▸ **SELECTED PASSAGE**
----------------------------------------

CMH Cariboos By the Numbers
- Number of Guests: 42
- Guide to Skier Ratio: 1 to 11
- Square miles in the CMH Cariboos Tenure: 575
Looking out of my room’s windows at the monolithic glaciers slowly carving the slopes of Mt. Sir John Thompson—named for Canada’s fourth Prime Minister—I realize I could be happy here without skiing, too. But, as there’s 575 square miles of skiable terrain and we’re in a near-perfect early April weather window, I am anxious to ski as much as humanly possible.
And we do. In five days, our group skis over 50,000 vertical meters (164,000 feet). The two septuagenarians pass seven and nine million lifetime vertical meters with CMH during the week, while the mother of two notches her millionth vertical meter. Looking at the final tallies of vertical skied, I can’t help but wonder if CMH should offer a program to warn first-timers about the dangers of heli-skiing addiction.
Stay on topic: Near and Far with North Cascade Heli
CMH Cariboos Trip Planning
- Getting there: Kamloops is the nearest international airport, about three and a half hours south of the staging zone in Valemount. CMH provides transportation to and from Valemount via Kamloops.
- Editor's Note: Starting during the 2019/2020 season, Kelowna will be the official pickup location for CMH Cariboos Lodge. Guests may fly into either Kelowna or Kamloops and CMH will arrange for transportation into the lodge.
- Cost: Packages start at $4,490 CAD. Ikon passholders can get early booking privileges.

----------------------------------------

▸ **JOBS**
1: Answer these questions from the CMH Cariboos text:
(a) What guide to skier ratio does it give?
(b) How many vertical meters did the group ski in five days?
(c) Which airport is named as the nearest international airport?
2: Reproduce word for word the part of the CMH Cariboos text that opens with the words containing "- Editor's Note: Starting" and closes with "early booking privileges.".
The lines after this point come from a different source than the CMH Cariboos text.

----------------------------------------

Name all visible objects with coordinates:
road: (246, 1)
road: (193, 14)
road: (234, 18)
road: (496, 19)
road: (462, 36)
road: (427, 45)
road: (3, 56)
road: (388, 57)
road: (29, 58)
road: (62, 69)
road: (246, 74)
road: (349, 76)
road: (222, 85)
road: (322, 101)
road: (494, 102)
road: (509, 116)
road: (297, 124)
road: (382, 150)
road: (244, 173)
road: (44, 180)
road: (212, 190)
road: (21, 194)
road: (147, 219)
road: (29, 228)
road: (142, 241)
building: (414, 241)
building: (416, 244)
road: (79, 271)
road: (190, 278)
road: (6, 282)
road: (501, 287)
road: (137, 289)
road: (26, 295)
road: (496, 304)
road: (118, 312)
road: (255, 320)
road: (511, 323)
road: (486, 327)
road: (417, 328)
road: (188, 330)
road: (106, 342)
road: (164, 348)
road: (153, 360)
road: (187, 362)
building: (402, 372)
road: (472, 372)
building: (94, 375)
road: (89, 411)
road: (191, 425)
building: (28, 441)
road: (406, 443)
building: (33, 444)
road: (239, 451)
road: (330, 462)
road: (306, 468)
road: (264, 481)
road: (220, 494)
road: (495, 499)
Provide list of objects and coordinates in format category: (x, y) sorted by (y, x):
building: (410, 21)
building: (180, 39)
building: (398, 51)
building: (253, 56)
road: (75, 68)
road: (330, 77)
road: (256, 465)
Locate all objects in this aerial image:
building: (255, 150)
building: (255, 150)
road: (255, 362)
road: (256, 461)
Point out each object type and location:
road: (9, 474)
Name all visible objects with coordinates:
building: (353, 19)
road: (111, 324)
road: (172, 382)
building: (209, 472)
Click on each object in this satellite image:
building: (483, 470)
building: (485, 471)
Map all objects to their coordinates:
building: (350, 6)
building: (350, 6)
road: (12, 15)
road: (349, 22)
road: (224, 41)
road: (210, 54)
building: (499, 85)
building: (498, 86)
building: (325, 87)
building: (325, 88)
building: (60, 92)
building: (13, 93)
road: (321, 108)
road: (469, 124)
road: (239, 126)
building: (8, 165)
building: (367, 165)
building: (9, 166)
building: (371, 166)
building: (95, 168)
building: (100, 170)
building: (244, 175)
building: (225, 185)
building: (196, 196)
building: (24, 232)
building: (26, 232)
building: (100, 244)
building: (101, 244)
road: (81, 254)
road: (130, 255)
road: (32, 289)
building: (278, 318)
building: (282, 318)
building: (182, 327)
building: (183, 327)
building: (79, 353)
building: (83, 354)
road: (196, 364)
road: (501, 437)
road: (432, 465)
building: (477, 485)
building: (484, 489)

----------------------------------------

▸ **ANSWERS**
1:
(a) 1 to 11
(b) Over 50,000 vertical meters (164,000 feet)
(c) Kamloops

2:
- Editor's Note: Starting during the 2019/2020 season, Kelowna will be the official pickup location for CMH Cariboos Lodge. Guests may fly into either Kelowna or Kamloops and CMH will arrange for transportation into the lodge.
- Cost: Packages start at $4,490 CAD. Ikon passholders can get early booking privileges.